If you don’t know Chris, I hope you’ll check out his work. His tweets, which I always love, look for, and retweet, comprise his new book. He shares great ideas for creating positive, healthy, fun, and productive work environments. His book is the kind you want to keep close by so you can read a few tweets each day for inspiration. It contains 140 tweets (a fact my oldest daughter discovered and delighted in.)
I got the mail on my way to pick up the girls from school. While sitting in the parking lot at school, I ripped the box open. I took a quick glance at the front and back covers and then passed the book around the car so my daughters could look at it while I drove to gymnastics.
I first met Chris during the book launch for From Bud to Boss. I liked him instantly and I’ve enjoyed our friendship and collaboration.I felt honored when he asked me to provide advance praise for his book, so I wasn’t surprised when I saw my name on the back cover of the book.
I was surprised, pleased, and thrilled at the acknowledgment Chris shared for me inside the book. (You’ll have to buy the book to read it!) Here’s a hint: Chris calls me his mentor.
Social media channels have revolutionized my view of mentoring. Because of relationships and connections I find through Twitter, Facebook, and this blog, I can mentor people from a distance, for a season, and about specific topics.
I can share what I know with people I have not yet met face to face. I can make a difference in the lives of people who have far more life experience, knowledge, and expertise than I do.
And, while I am looking for ways to add value to others, I have found a host of mentors to encourage, inspire, and support me. In fact, most of the time, the people I am mentoring and the ones I am being mentored by are the same.
Tell me something! How have social media channels changed your view of mentoring? Who are your mentors? Who are you mentoring? What can you share to add value to others?
I am sharing more about this topic in a guest post at my friend and mentor Jesse Lyn Stoner’s blog. I am honored by her kind words about me and happy about the chance to share my work with her readers. I hope you’ll read that post also because it deepens many of the ideas I introduce here.
Chris and Jesse, I can’t wait to meet you in person… very soon!
I am the founder/CEO of the Weaving Influence team, the author of Reach: Creating the Biggest Possible Audience for Your Message, Book, or Cause, and the host of the Book Marketing Action Podcast. I’m a wife and mom of three kids, and I enjoy running, reading, writing, coffee, and dark chocolate.
Many of my mentors (including YOU, Becky) are ones I’ve “met” through Twitter. I doubt that I’m the only one to benefit from the wisdom of people I’ve only virtually met. Yet the connections and interactions are as genuine as if we were in the same room together.
Many people have referred to me as their mentor, a “title” that I prefer to shrug off. I view mentoring as something leaders are obligated to do naturally, in a “pay it forward” kind of way. To me, it seems like a no-brainer that we should be investing and sharing ourselves in nurturing and growing others, that’s what true leaders do.
Becky. You’ve expressed the way that I feel, far better than I could have done. I’ll have to get the Kindle edition of this book.

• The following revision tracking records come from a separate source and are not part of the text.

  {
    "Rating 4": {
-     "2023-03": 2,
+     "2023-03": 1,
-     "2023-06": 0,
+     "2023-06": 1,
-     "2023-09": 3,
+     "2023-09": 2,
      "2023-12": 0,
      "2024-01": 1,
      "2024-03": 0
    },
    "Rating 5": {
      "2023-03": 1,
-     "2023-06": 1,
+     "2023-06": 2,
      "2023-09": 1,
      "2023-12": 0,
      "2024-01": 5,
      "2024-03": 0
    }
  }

Initial reaction: Oh great, another book on my Must Read list, which already would extend past China if printed out:)
Reflective reaction: I am not surprised that Chris described you as his mentor. You have a nurturing personality.

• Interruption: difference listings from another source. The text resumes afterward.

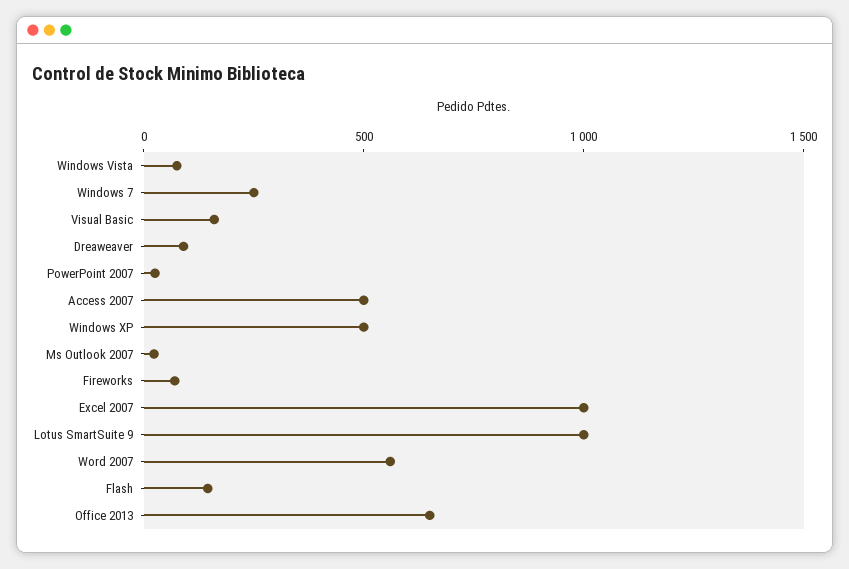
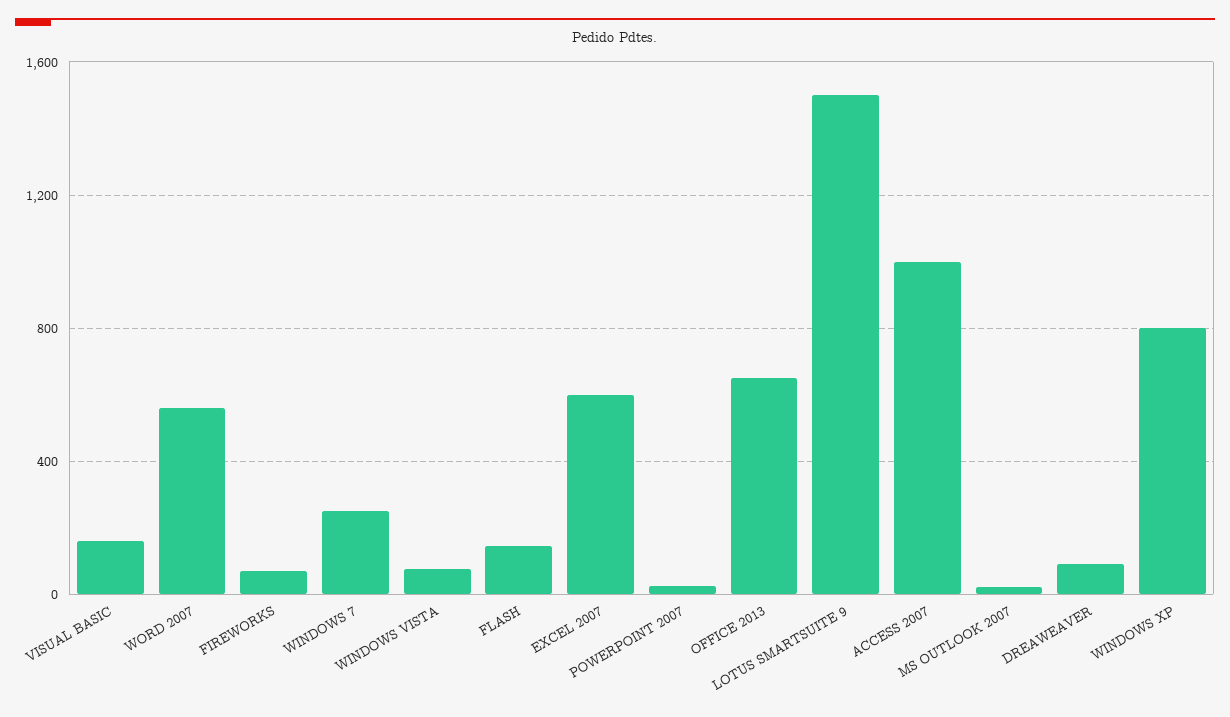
  {
    "Windows Vista": 100,
    "Windows 7": 250,
    "Visual Basic": 150,
    "Dreaweaver": 100,
    "PowerPoint 2007": 50,
-   "Access 2007": 500,
+   "Access 2007": 1000,
-   "Windows XP": 500,
+   "Windows XP": 800,
    "Ms Outlook 2007": 0,
    "Fireworks": 50,
-   "Excel 2007": 1000,
+   "Excel 2007": 600,
-   "Lotus SmartSuite 9": 1000,
+   "Lotus SmartSuite 9": 1500,
    "Word 2007": 550,
    "Flash": 150,
    "Office 2013": 650
  }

This also speaks to a change in how we view mentors and mentoring over the past few years. At one point, mentors were older, wiser folks who had been where we were and were willing to help us move down paths they had already traveled. Sometimes formal and sometimes informal, it was always about leading and following in a structured hierarchy of some type.

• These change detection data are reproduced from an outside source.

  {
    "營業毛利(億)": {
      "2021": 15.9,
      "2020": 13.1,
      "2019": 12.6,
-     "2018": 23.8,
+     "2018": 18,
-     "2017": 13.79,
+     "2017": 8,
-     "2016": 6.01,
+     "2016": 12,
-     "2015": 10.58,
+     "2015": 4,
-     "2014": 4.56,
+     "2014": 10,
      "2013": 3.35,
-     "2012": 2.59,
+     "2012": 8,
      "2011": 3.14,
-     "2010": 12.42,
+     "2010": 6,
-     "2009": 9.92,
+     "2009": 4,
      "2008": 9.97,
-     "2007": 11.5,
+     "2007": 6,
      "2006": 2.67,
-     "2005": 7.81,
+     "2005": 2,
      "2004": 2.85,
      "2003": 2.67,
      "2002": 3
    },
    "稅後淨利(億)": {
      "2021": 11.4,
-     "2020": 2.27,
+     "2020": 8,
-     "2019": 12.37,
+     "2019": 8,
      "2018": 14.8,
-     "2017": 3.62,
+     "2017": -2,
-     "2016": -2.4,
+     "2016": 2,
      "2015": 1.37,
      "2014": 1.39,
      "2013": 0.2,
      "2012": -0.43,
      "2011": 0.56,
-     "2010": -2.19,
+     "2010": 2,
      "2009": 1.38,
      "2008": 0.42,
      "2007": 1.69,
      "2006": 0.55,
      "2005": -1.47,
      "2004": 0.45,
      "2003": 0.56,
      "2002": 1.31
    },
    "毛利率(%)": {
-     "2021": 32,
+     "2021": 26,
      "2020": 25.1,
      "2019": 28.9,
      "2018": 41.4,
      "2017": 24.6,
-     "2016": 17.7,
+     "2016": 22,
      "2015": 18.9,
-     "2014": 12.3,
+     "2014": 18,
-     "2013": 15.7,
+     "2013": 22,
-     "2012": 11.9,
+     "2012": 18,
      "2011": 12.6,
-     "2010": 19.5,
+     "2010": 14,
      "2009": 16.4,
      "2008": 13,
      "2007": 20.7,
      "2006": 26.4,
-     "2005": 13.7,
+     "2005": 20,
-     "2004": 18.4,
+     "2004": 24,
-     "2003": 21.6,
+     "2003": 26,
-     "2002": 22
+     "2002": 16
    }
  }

Now mentoring has become like coaching – it’s something we do and the ways in which we mentor have increased and mutated.
After all, wisdom and nurturing is where you find it:)
I think you’re on to something worth pursuing, Becky, the impact of social media on mentoring. I’m not sure I’ve seen anything on it besides what you’ve written and I think you capture important changes. Nice work.
You’ve been a mentor in so many ways…as a follower of Jesus, pastor’s wife, mother, homeschooler, friend, blogger. I’m sure the list could go on (cook, housekeeper,etc.). It’s so great that you have the opportunity to nurture as many people as you do through this avenue of social networking. Mentoring is something so many people are hungry for, but really don’t know where to begin to find it. With social networking mentoring is easier to come by, and not as difficult to define.
Thanks for all you’ve invested in me.
Mentors have made all the difference in my life, as a wife, mom and writer. In all 3 areas I had so much to learn. So I went looking for those who knew more than I did, who seemed to have discovered both a formula of success and a certain delight in their life. I usually tweaked the formula some–made it my own, but the best mentors encourage us to be ourselves, not mini-mes.